___ EXERCISE MATERIALS ___

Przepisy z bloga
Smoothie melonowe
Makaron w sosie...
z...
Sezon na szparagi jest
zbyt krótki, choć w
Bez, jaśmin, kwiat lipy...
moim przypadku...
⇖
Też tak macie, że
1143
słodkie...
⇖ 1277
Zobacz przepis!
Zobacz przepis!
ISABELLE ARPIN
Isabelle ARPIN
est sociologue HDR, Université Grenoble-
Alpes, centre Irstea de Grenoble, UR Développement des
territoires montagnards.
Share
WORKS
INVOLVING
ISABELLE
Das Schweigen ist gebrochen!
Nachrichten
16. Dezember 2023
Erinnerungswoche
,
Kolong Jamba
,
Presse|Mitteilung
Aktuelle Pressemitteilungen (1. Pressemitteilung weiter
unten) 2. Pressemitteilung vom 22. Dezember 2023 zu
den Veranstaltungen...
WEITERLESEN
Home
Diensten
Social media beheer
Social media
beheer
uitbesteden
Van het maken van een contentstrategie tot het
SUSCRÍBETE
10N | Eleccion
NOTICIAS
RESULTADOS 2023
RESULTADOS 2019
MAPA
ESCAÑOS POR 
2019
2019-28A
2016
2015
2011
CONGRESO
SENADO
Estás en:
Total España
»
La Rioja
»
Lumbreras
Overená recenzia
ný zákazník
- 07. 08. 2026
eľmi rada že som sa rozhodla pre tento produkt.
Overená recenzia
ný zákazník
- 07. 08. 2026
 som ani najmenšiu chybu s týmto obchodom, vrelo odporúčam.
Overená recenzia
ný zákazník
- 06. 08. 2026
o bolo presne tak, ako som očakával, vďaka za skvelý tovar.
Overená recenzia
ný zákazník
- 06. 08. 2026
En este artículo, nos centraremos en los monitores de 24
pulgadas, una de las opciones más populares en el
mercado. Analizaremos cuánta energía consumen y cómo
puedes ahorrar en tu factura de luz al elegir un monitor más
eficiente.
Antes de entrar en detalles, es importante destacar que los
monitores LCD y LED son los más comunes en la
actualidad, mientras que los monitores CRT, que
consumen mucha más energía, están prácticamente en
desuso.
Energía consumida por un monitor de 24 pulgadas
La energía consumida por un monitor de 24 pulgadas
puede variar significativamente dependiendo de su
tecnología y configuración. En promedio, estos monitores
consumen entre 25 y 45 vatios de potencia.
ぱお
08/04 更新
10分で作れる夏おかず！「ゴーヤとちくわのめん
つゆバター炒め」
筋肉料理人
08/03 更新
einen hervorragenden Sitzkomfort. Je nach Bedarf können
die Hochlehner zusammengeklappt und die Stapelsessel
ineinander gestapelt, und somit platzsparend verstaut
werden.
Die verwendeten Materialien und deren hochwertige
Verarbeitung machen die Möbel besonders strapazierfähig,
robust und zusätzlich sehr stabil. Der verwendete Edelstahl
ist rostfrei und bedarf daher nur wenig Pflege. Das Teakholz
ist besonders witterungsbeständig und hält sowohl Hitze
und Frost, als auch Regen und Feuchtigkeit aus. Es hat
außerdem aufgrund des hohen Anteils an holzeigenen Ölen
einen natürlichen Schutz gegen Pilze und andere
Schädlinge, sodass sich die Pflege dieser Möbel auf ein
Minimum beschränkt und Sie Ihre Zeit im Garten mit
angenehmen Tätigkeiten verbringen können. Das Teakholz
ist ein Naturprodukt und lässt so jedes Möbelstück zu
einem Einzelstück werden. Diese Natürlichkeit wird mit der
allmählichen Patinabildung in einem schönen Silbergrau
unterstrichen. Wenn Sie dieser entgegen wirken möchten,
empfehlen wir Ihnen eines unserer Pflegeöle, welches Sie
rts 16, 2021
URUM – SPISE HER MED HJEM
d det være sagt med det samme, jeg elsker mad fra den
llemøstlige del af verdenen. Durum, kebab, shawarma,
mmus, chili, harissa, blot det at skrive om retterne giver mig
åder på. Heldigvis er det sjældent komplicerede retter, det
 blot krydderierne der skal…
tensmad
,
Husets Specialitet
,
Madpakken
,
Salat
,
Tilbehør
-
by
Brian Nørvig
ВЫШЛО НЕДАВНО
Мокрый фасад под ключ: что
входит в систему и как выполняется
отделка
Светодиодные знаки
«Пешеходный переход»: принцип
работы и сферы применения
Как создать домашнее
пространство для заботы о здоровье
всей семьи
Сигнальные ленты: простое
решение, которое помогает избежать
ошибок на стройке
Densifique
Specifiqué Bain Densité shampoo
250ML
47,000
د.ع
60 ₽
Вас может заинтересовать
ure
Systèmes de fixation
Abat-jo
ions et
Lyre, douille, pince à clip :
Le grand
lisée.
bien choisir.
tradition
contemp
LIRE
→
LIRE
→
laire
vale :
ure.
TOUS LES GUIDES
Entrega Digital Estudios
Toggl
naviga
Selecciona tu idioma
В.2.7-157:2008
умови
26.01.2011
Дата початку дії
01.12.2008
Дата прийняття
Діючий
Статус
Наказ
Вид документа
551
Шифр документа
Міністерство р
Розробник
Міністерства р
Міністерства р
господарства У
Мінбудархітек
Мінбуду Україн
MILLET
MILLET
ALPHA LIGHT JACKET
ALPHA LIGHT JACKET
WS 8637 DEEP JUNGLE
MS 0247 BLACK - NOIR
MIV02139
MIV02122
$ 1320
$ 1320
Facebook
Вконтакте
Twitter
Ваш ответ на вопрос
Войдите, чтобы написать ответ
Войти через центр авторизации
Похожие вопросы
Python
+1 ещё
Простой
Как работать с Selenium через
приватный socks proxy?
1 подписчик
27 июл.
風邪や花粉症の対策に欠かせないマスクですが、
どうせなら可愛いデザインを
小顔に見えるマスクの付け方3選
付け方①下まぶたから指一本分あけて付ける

___

Transcribe everything from the beginning of the material down to and including the line that contains "16. Dezember 2023".

§ **EXERCISE SOLUTION**:
Przepisy z bloga
Smoothie melonowe
Makaron w sosie...
z...
Sezon na szparagi jest
zbyt krótki, choć w
Bez, jaśmin, kwiat lipy...
moim przypadku...
⇖
Też tak macie, że
1143
słodkie...
⇖ 1277
Zobacz przepis!
Zobacz przepis!
ISABELLE ARPIN
Isabelle ARPIN
est sociologue HDR, Université Grenoble-
Alpes, centre Irstea de Grenoble, UR Développement des
territoires montagnards.
Share
WORKS
INVOLVING
ISABELLE
Das Schweigen ist gebrochen!
Nachrichten
16. Dezember 2023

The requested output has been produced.